A Union Pacific police officer gently turned away Price's friends as they tried to lay flowers on the spot where he died last night.
"A lot of people do walk on the tracks like it's just a sidewalk," student Bryan Reyes. "Kind of bothers me."
The kids say Price was doing what many others do and have done over the years -- walked near or on the railroad tracks after school. Only this time, investigators say Price and two friends were playing a game of "chicken" when Price was hit and killed by an Amtrak train. It's a game where the last one to jump off the tracks as a train approaches is the winner.
"We do regular announcements to remind students to stay off the tracks," Principal Tovi Scruggs said. "We do know high school kids know better and we know kids do things because they're kids."

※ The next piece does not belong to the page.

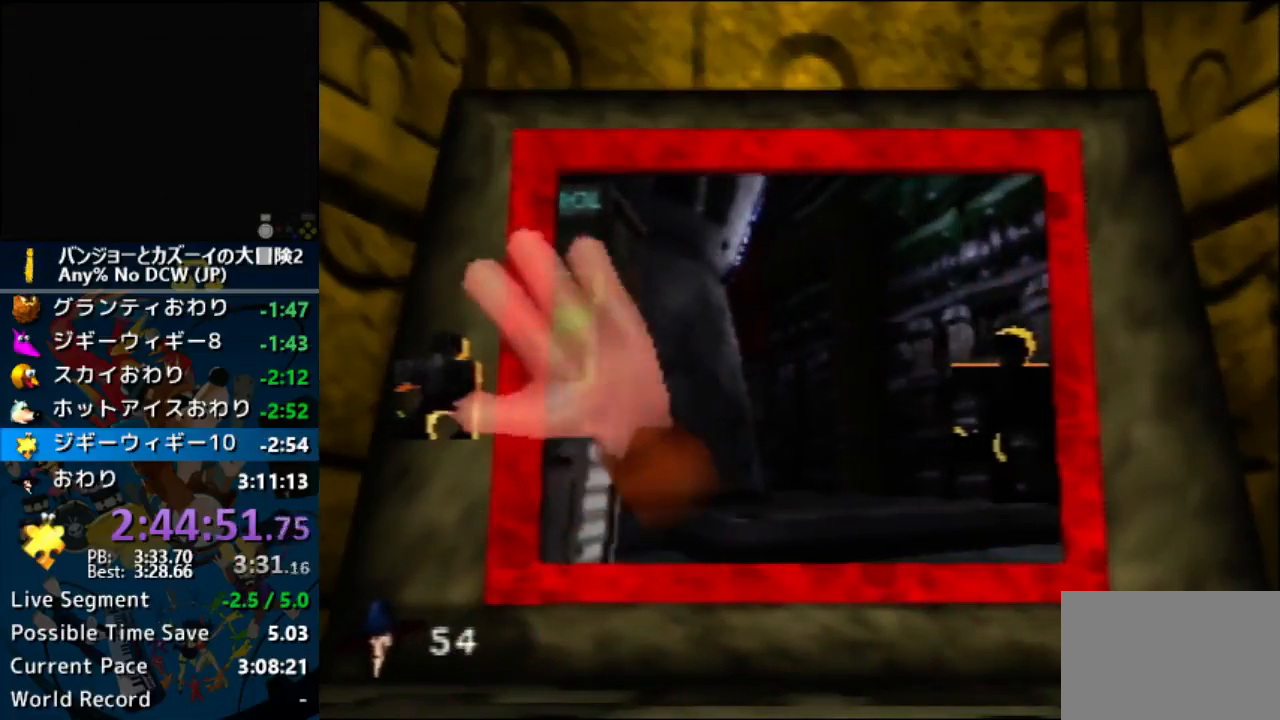
{"buttons": [], "left_stick": "up-left", "events": [[133, "left_stick", "down"], [200, "left_stick", "left"], [333, "left_stick", "up-left"]]}
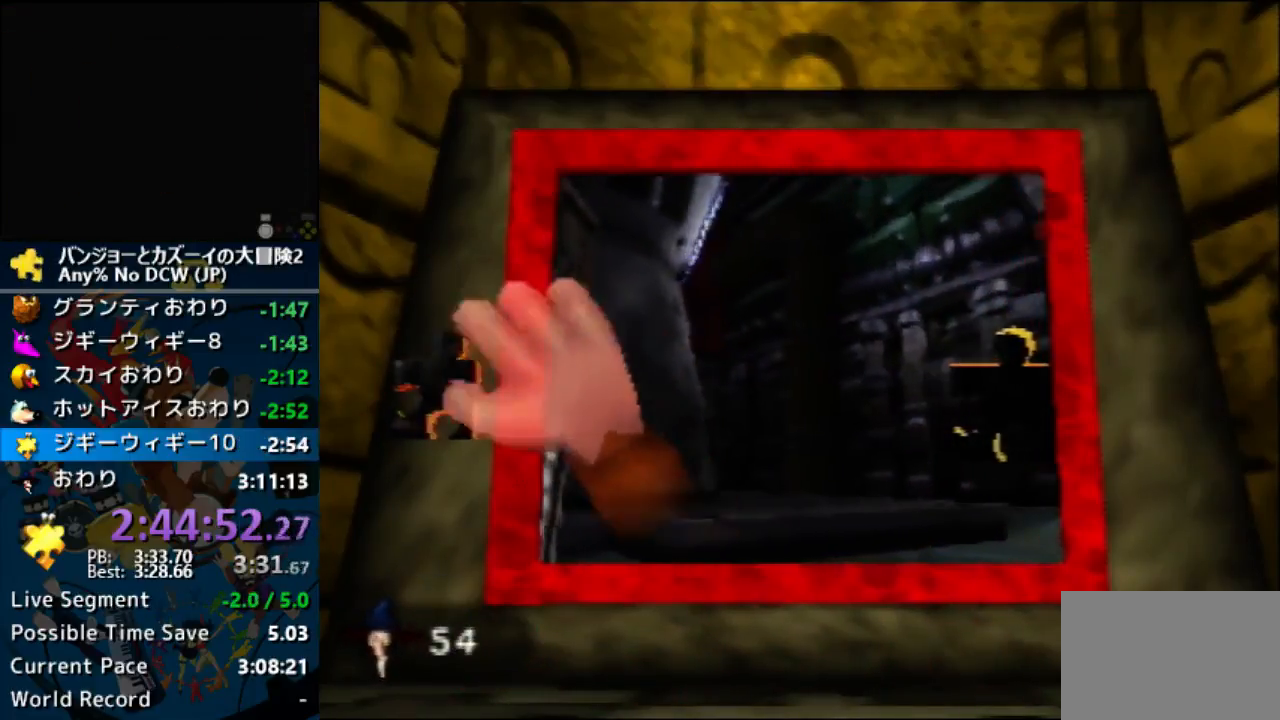
{"buttons": [], "left_stick": "down-left", "events": [[33, "A", "down"], [33, "left_stick", "center"], [133, "left_stick", "right"], [167, "A", "up"], [500, "left_stick", "down-left"]]}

Friday morning, Price's cap was found near the tracks.
Price was a good student, involved in leadership at San Lorenzo High. His friends say he had a kind word for everybody.
"He was always a loving person; he knew how to make everyone smile," student Natalie Alfaro said.
"He was a very sweet boy, never had anything bad to say about anybody," student Dzenisa Tavakovic said.
Now, his friends and fellow students are left to mourn Price's death, and many say, learn from it.
"Hopefully teenagers will be more careful with their lives now," student Ashley Villacorta said.
Counselors were on hand Friday to help students. Many spent part of the day preparing a tribute for Price's family. His services are set for next Wednesday.